### Directions for this task
Go to the line containing "8 800 770-00-22" and retype it and every later line exactly as written, up to the last line of the entries. Keep pictures out.

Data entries
*** Begin section ***

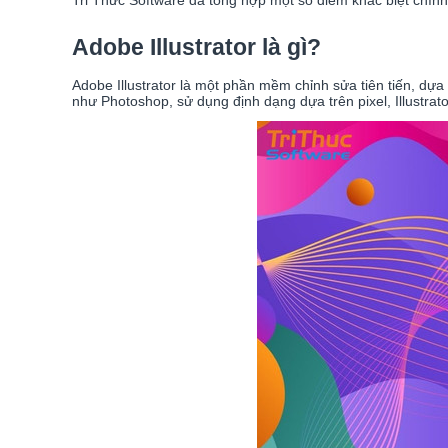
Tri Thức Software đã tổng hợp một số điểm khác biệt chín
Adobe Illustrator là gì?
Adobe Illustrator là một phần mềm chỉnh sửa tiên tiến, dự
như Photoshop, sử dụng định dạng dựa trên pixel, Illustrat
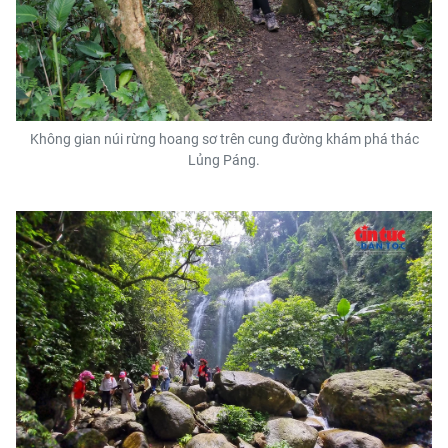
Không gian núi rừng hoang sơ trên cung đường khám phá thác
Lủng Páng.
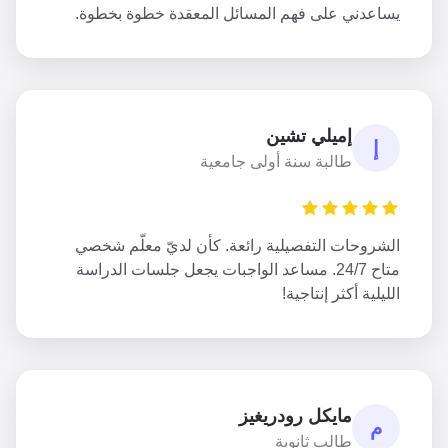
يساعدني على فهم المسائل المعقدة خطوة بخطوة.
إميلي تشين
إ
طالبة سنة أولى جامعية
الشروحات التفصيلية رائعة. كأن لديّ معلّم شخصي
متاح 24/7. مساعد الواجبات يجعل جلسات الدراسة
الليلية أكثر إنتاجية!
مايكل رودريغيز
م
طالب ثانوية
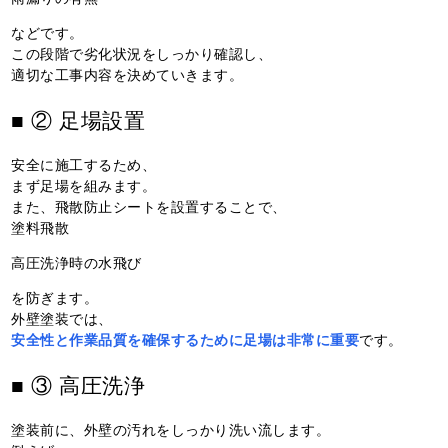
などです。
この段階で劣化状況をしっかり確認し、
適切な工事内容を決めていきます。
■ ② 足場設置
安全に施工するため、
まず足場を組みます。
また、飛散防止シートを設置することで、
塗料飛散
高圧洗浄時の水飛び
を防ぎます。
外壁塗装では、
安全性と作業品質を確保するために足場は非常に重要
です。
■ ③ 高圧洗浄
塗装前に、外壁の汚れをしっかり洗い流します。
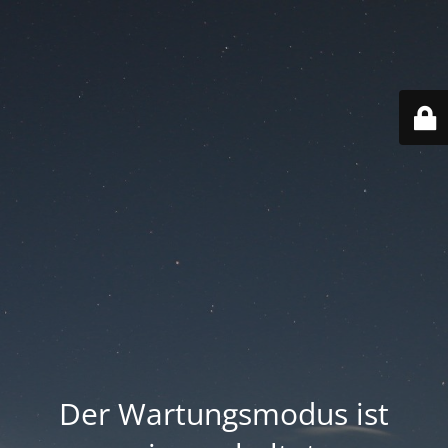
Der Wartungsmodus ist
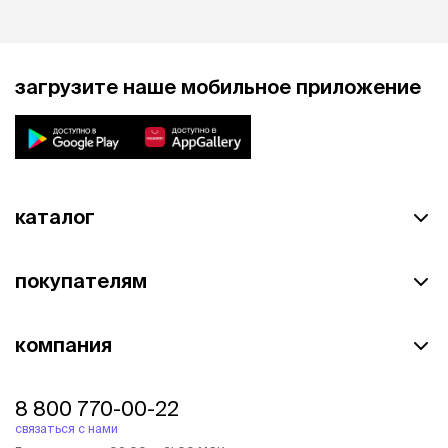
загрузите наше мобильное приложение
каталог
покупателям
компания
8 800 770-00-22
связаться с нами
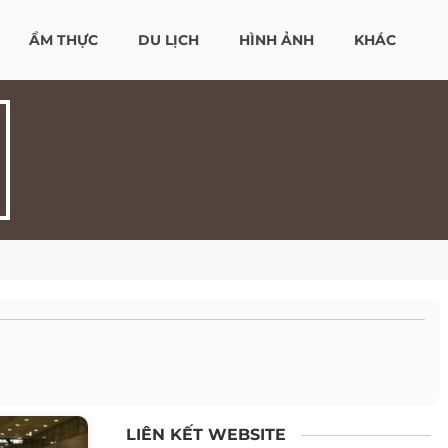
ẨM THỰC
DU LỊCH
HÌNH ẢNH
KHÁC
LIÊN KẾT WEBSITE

*** End section ***

### Result of the exercise
8 800 770-00-22
связаться с нами
ẨM THỰC
DU LỊCH
HÌNH ẢNH
KHÁC
LIÊN KẾT WEBSITE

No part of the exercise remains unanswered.